Hoffman suggested that things were still OK somewhere out in cinema-land: despite Michael Bay movies making billions and mediocrities winning Oscars, truly great, meaningful acting in the classic sense could be enjoyed no further away than his next movie, and he made a lot of them. I've never seen him do a poor performance, in fact I've never seen him do anything but a completely memorable performance. In several cases, Hoffman's screen time contribute the only thing memorable about a movie.
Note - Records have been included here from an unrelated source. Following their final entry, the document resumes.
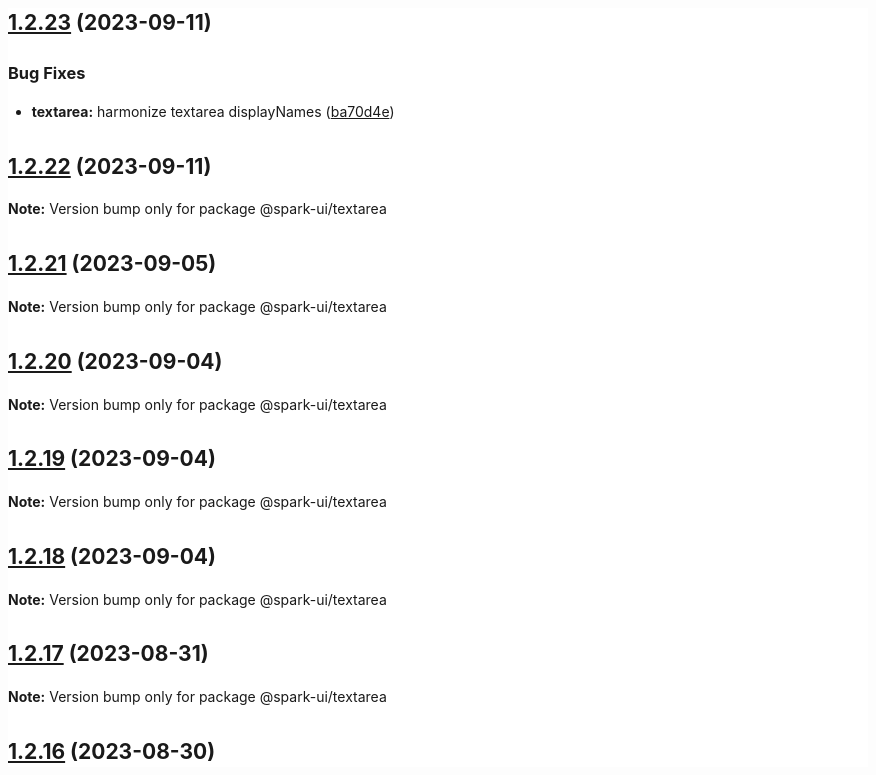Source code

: ## [1.2.23](https://github.com/adevinta/spark/compare/@spark-ui/textarea@1.2.22...@spark-ui/textarea@1.2.23) (2023-09-11)

### Bug Fixes

- **textarea:** harmonize textarea displayNames ([ba70d4e](https://github.com/adevinta/spark/commit/ba70d4e0a700aa669844bb114d31da2654e7238a))

## [1.2.22](https://github.com/adevinta/spark/compare/@spark-ui/textarea@1.2.21...@spark-ui/textarea@1.2.22) (2023-09-11)

**Note:** Version bump only for package @spark-ui/textarea

## [1.2.21](https://github.com/adevinta/spark/compare/@spark-ui/textarea@1.2.20...@spark-ui/textarea@1.2.21) (2023-09-05)

**Note:** Version bump only for package @spark-ui/textarea

## [1.2.20](https://github.com/adevinta/spark/compare/@spark-ui/textarea@1.2.19...@spark-ui/textarea@1.2.20) (2023-09-04)

**Note:** Version bump only for package @spark-ui/textarea

## [1.2.19](https://github.com/adevinta/spark/compare/@spark-ui/textarea@1.2.18...@spark-ui/textarea@1.2.19) (2023-09-04)

**Note:** Version bump only for package @spark-ui/textarea

## [1.2.18](https://github.com/adevinta/spark/compare/@spark-ui/textarea@1.2.17...@spark-ui/textarea@1.2.18) (2023-09-04)

**Note:** Version bump only for package @spark-ui/textarea

## [1.2.17](https://github.com/adevinta/spark/compare/@spark-ui/textarea@1.2.16...@spark-ui/textarea@1.2.17) (2023-08-31)

**Note:** Version bump only for package @spark-ui/textarea

## [1.2.16](https://github.com/adevinta/spark/compare/@spark-ui/textarea@1.2.15...@spark-ui/textarea@1.2.16) (2023-08-30)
Even in his first role worth mentioning, as a repulsive little brat in "The Scent Of A Woman" you took notice of him, because he played the part so perfectly that it seemed to belong in another movie than a lazy Al Pacino vehicle. 

At 46, with a career that had only lasted 20 years, there is no doubt that Hoffman had many great roles in front of him, perhaps his best ones. Those we will never get to see. This is bad, in fact it's fucking terrible.

To end on a brighter note, here are two movies you've probably not yet seen that are both quite good and very different; P T Anderson's rarely discussed "Hard Eight" has a memorable Hoffman bit part as a local gambler with a big mouth, while "Owning Mahowny" is one of his relatively few leading parts, a white collar criminal gambler (again!) wonderfully underplayed.

PS  I checked Hoffman's bio to verify a couple of things and discovered to my amazement that we were born the same day. Not just the same date, but on exactly the same day back in the Summer Of Love. Not sure what to make of this calendaric overlap, but it seems like an honor.